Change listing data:

┌──

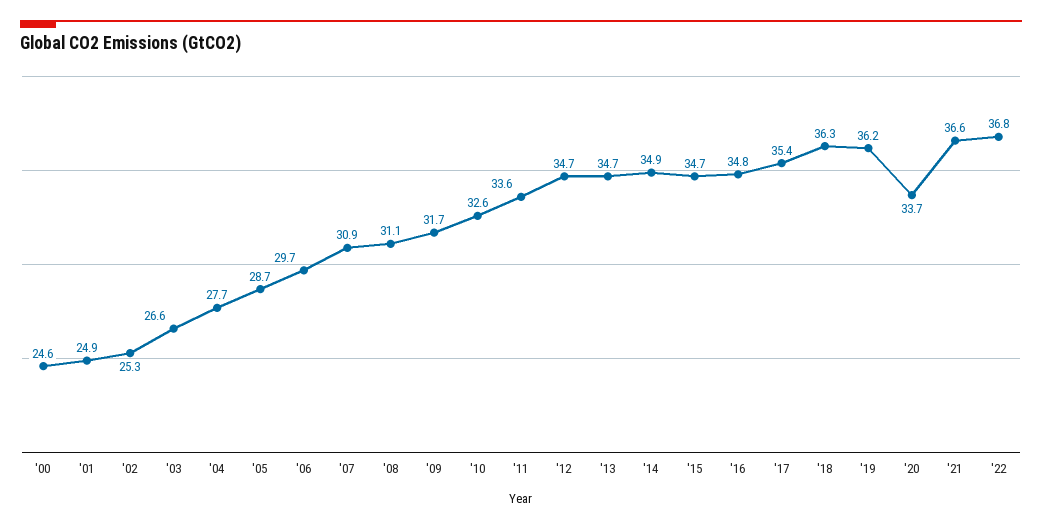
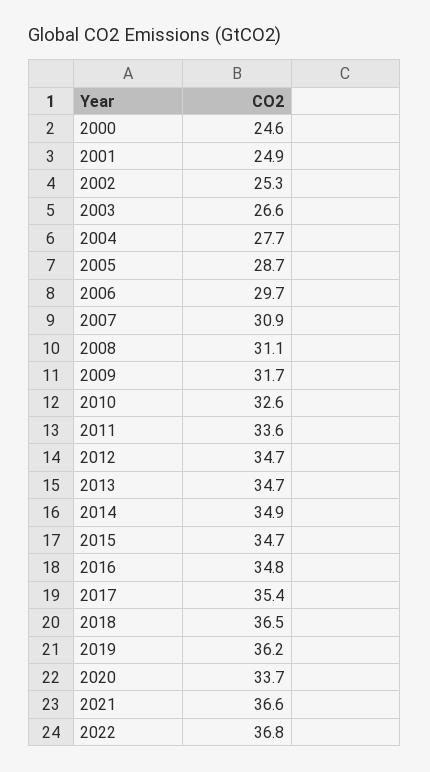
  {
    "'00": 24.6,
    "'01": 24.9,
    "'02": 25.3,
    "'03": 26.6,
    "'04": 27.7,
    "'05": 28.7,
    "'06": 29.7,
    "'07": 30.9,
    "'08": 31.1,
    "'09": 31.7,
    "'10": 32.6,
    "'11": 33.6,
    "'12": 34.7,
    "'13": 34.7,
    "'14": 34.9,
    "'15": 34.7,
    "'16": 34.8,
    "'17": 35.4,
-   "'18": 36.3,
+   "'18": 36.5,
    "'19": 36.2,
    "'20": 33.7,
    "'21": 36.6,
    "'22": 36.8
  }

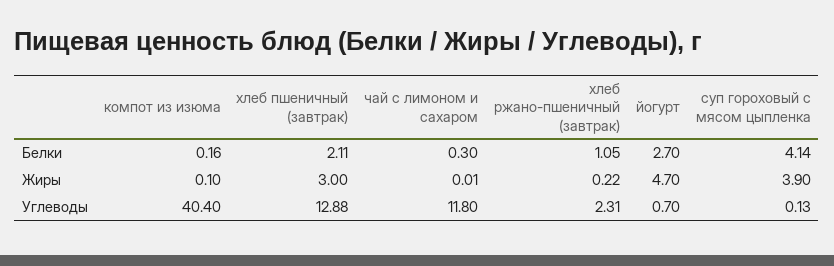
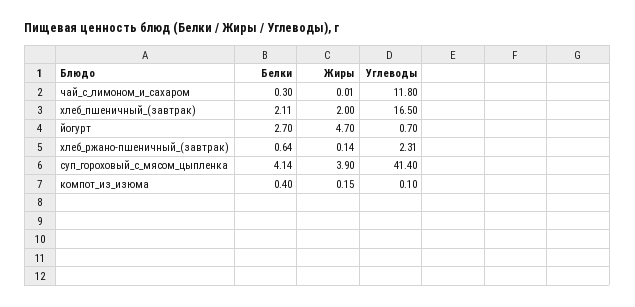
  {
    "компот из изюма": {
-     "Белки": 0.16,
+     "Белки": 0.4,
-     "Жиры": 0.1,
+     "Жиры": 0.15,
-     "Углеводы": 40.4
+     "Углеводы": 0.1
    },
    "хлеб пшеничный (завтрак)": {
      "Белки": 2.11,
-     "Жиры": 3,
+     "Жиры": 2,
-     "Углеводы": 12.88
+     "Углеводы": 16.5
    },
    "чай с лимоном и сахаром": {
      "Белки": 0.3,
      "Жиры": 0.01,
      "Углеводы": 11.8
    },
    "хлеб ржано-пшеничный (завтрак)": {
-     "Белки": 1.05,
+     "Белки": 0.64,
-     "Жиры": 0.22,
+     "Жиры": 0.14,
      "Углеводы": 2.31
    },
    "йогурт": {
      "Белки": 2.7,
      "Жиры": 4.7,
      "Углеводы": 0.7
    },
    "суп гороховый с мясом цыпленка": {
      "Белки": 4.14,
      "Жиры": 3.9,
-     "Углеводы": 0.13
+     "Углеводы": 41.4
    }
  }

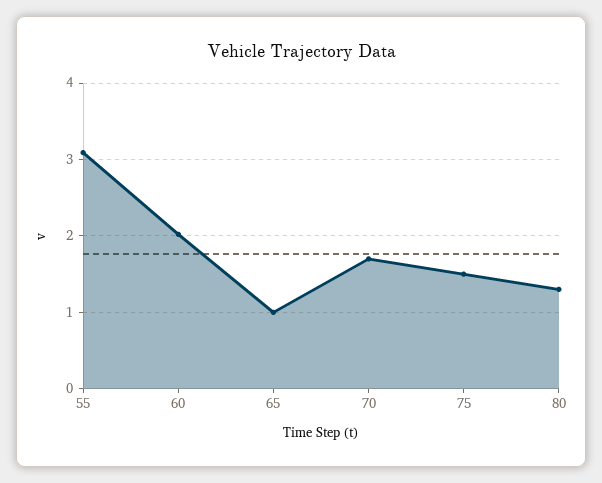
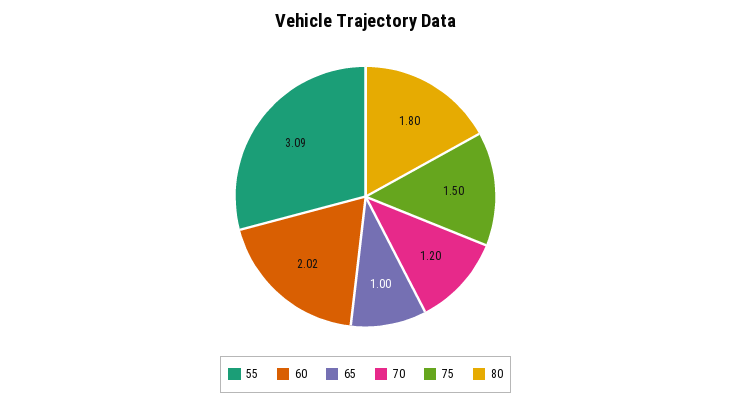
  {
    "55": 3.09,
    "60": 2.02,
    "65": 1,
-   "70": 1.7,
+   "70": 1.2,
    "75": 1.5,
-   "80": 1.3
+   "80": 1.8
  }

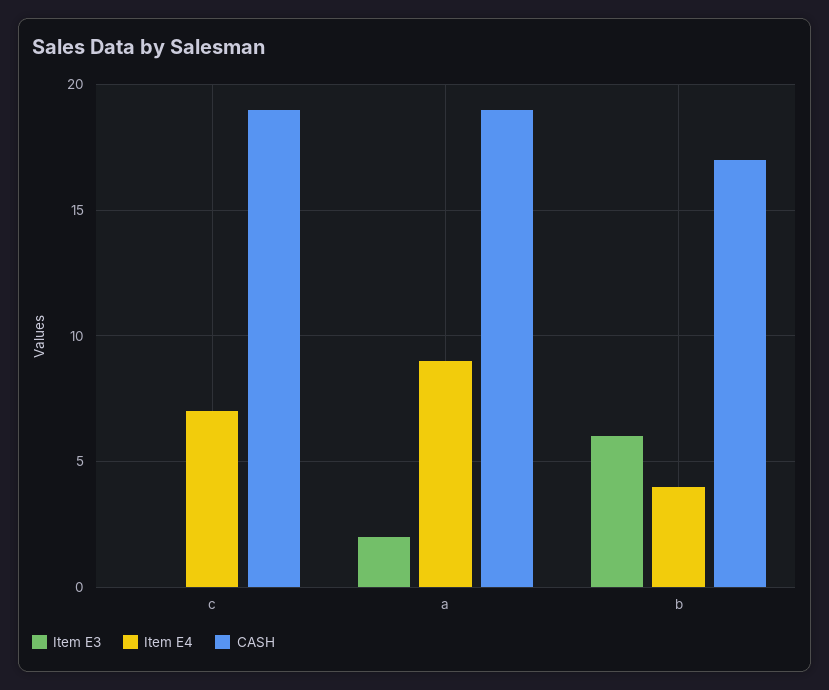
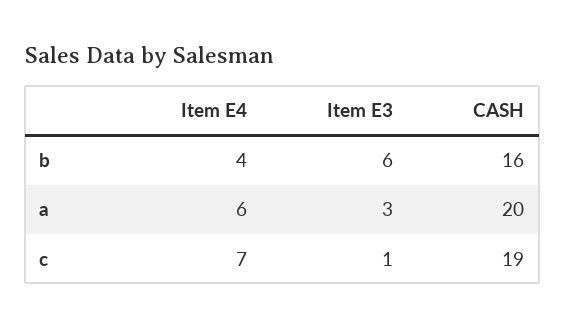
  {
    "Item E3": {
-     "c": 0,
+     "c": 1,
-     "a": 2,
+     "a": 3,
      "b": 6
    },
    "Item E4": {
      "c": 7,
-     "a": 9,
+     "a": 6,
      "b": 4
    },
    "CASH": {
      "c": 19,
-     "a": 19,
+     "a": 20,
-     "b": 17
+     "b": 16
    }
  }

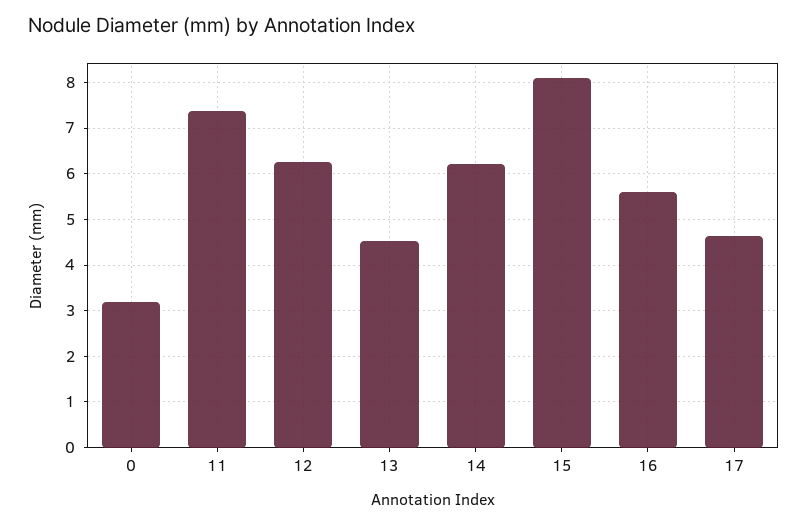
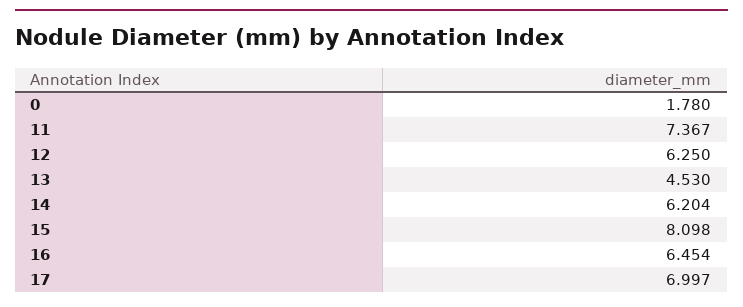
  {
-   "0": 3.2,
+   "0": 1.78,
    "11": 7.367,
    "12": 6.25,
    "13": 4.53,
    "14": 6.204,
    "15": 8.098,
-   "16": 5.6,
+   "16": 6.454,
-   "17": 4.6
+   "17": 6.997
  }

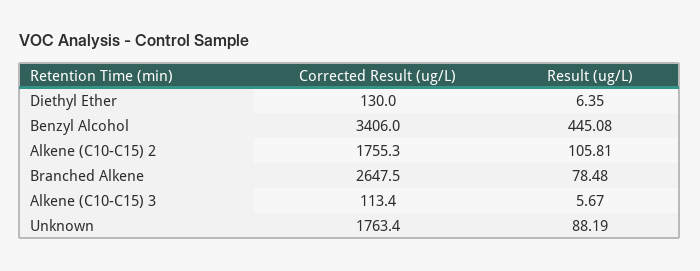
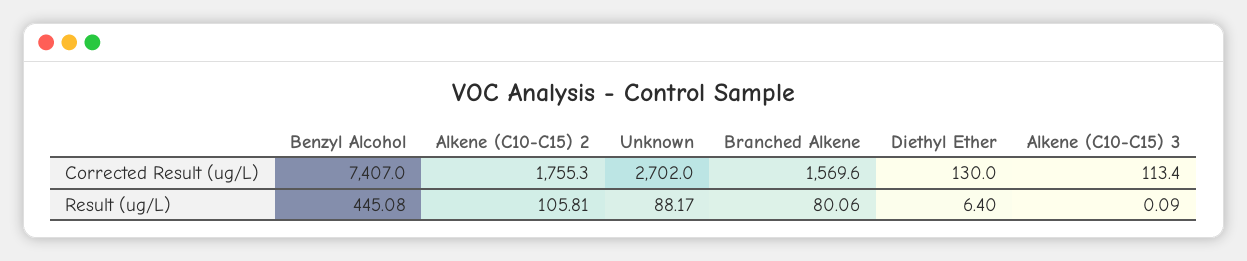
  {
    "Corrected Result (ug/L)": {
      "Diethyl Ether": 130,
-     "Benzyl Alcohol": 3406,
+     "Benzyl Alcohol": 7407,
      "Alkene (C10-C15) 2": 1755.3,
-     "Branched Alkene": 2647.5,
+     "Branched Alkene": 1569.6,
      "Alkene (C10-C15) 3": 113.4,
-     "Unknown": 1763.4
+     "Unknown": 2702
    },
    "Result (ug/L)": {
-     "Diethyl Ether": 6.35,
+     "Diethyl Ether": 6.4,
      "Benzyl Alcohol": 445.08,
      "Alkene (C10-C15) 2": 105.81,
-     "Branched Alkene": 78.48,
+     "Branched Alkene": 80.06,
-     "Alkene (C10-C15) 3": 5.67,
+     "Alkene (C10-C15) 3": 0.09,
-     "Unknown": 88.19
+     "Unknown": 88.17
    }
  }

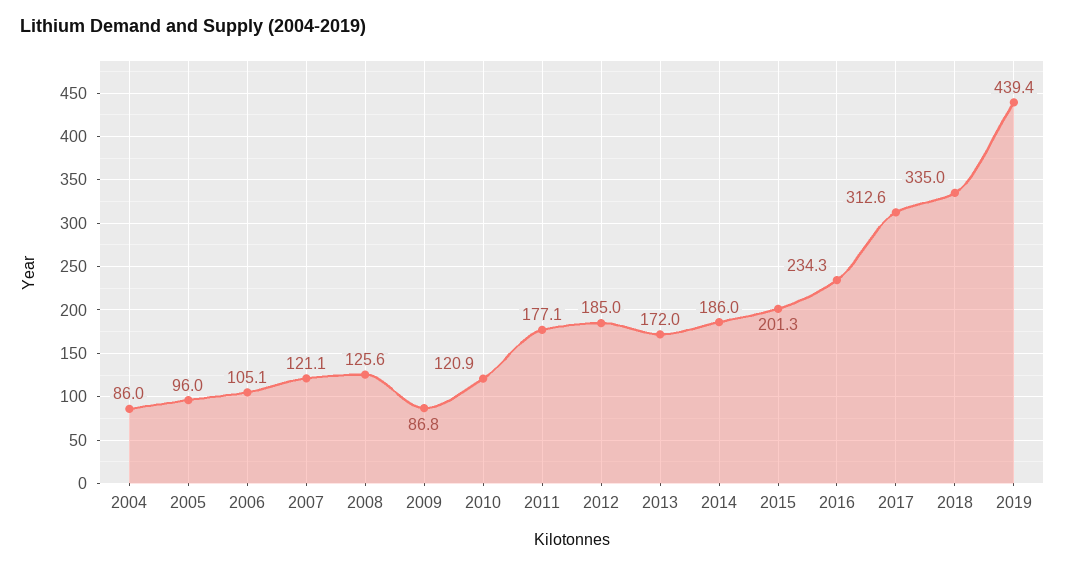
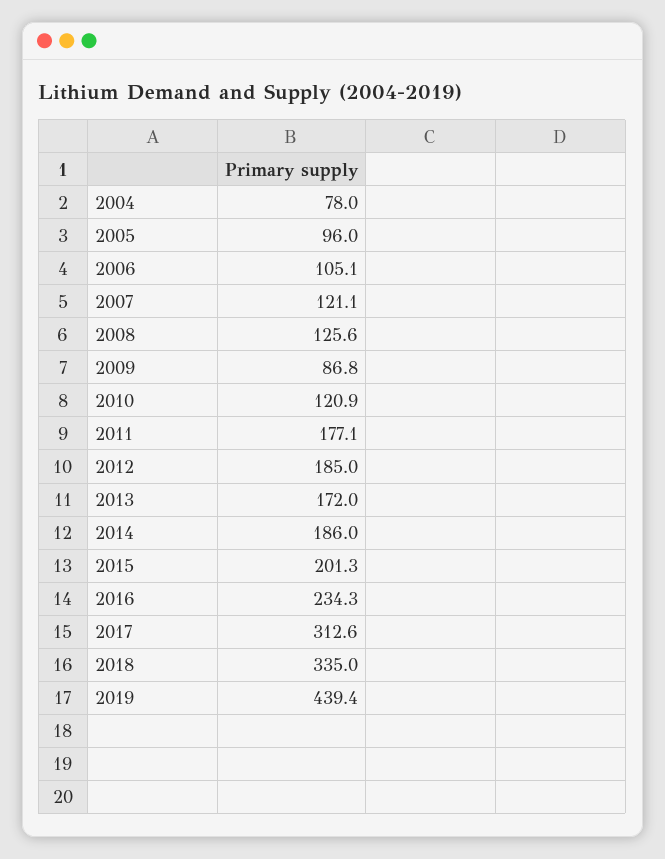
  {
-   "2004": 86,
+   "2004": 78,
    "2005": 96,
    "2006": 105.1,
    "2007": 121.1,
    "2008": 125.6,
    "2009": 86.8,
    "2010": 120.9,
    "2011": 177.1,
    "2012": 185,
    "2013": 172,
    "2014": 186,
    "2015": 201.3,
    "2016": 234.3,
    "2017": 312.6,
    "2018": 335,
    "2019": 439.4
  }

└──

TASK REQUIREMENTS:
Wherever "пшеничный" occurs in the records above, copy the line it sits in.

SOLUTION FOR THIS EXERCISE:
    "хлеб пшеничный (завтрак)": {
    "хлеб ржано-пшеничный (завтрак)": {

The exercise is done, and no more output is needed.